Die beste Freundin Johanna

   An einem schönen Wintertag kommt die schöne Johanna zu spät in die Schule. Anne freut sich sehr. Johanna setzt sich auf ihren Platz. Anne flüstert ihr zu: "Hol schnell deinen Ordner von hinten!" Die schöne Johanna fragt: "Aber wieso denn?" "Wir schreiben jetzt eine Mathearbeit," sagt Anne. Johanna holt ihren Ordner. Nach der Mathearbeit haben sie Religion. In der Pause spielen die schöne Johanna und Anne mit Celine "Pferd". In der 10-Minuten-Pause auch. Die schöne Johanna ist als Pferd ziemlich bockig, so wie ihr Pony Jasper. Ihr müsst wissen, dass Johannas Vater Arno eine eigene Firma hat.

Anne

Ausgerutscht

   Anneke ist gestern zu spät in die Schule gekommen. Sie hat mir in der großen Pause erzählt, warum sie zu spät gekommen ist.

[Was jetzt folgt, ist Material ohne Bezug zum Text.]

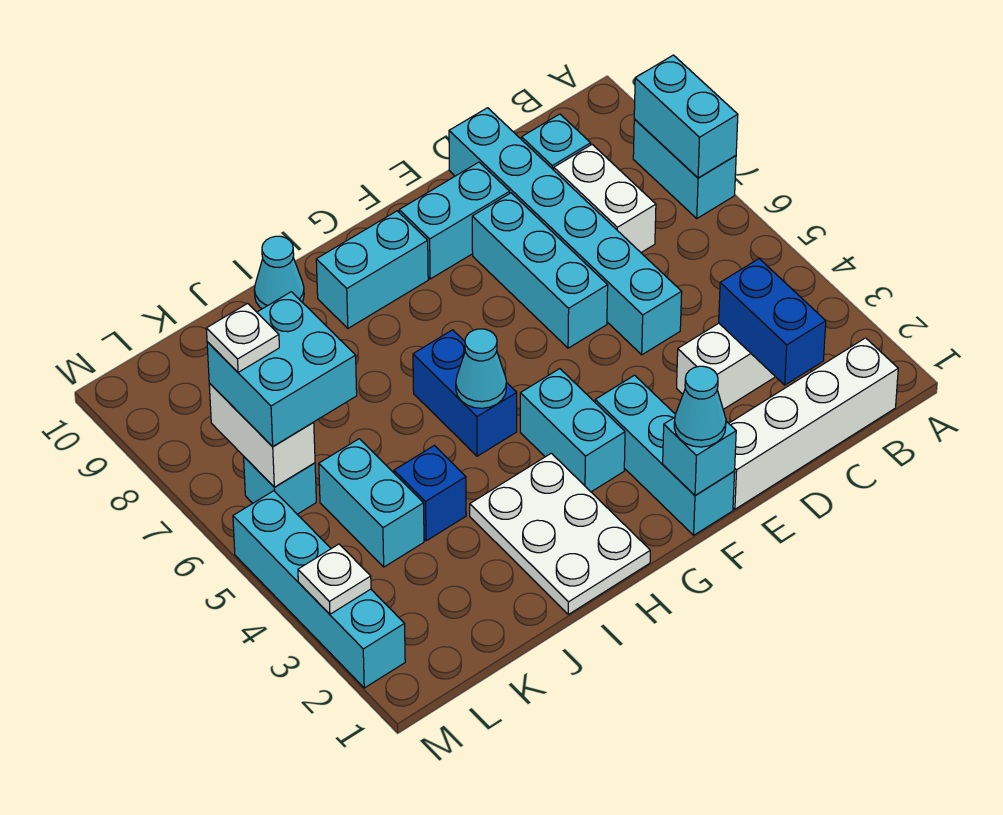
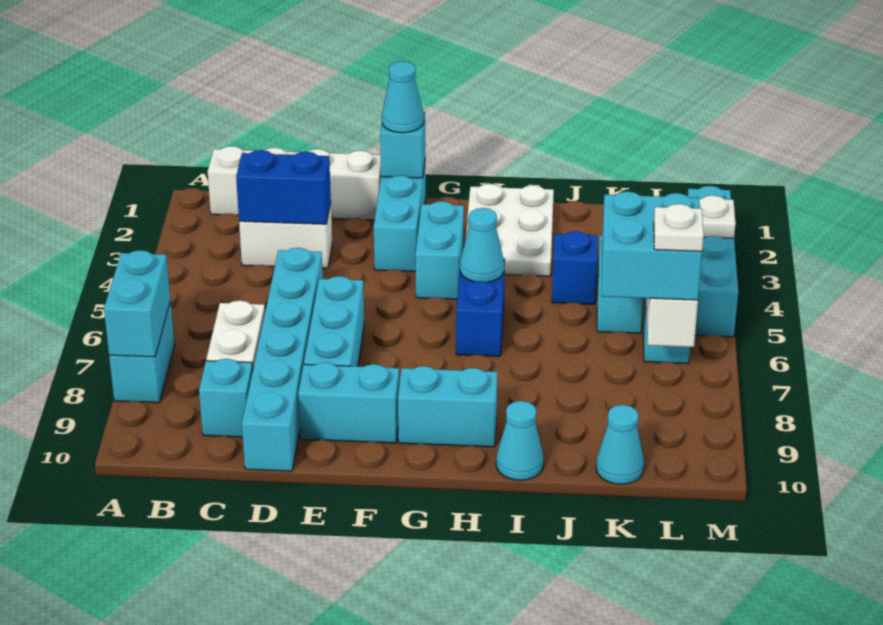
blue 1x2 brick [719,259,826,385] -> blue 1x2 brick turned to [236,150,331,224]
none -> cyan 1x1 cone [596,405,644,484]

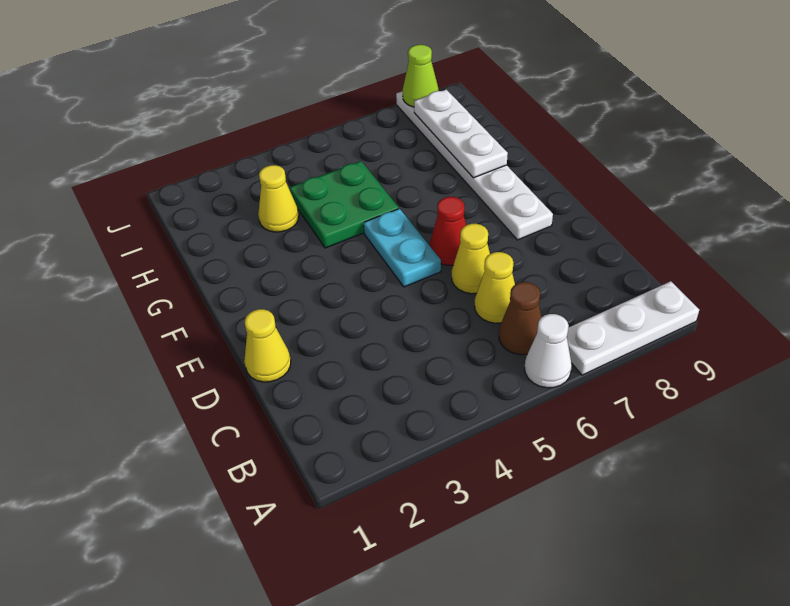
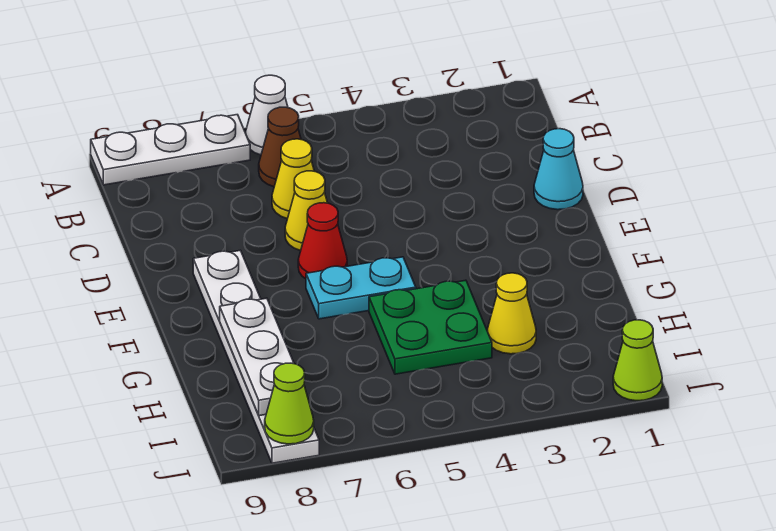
yellow 1x1 cone [244,309,291,382] -> cyan 1x1 cone [534,129,583,210]
cyan 1x2 plate [364,209,441,287] -> cyan 1x2 plate turned to [306,257,416,319]
none -> lime 1x1 cone [613,320,662,401]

   Anneke hatte am Morgen verschlafen. Als sie sich angezogen hatte, bemerkte sie, dass Mama noch am Schlafen war. Deswegen lag auf ihrem Teller auch kein Brot. Darum musste sie alles selber machen. Als Anneke aufgegessen hatte, lief sie ins Badezimmer, ging auf die Toilette, wusch sich die Hände und putzte sich die Zähne. Sie ging nach unten und zog sich Schuhe, Jacke und Mütze an.

   Anneke hatte sich auch Helm und Warnweste angezogen. Sie hatte sich gleich ihr Fahrrad aus der Garage geholt. Als Anneke an der Kreuzung abgesprungen war, war sie ausgerutscht und auf den Popo gefallen, denn es war glatt. Aber Anneke war gleich wieder aufgestanden und hatte ihr Fahrrad in die Garage geschoben. Danach musste sie ihren Helm absetzen und ihre Warnweste ausziehen. Also ging sie zu Fuß. So war sie zu spät gekommen.

   Zum Schluss der Pause sagte sie noch: "Jetzt weißt du, wieso ich zu spät gekommen bin." Dann klingelte es und wir beiden gingen rein.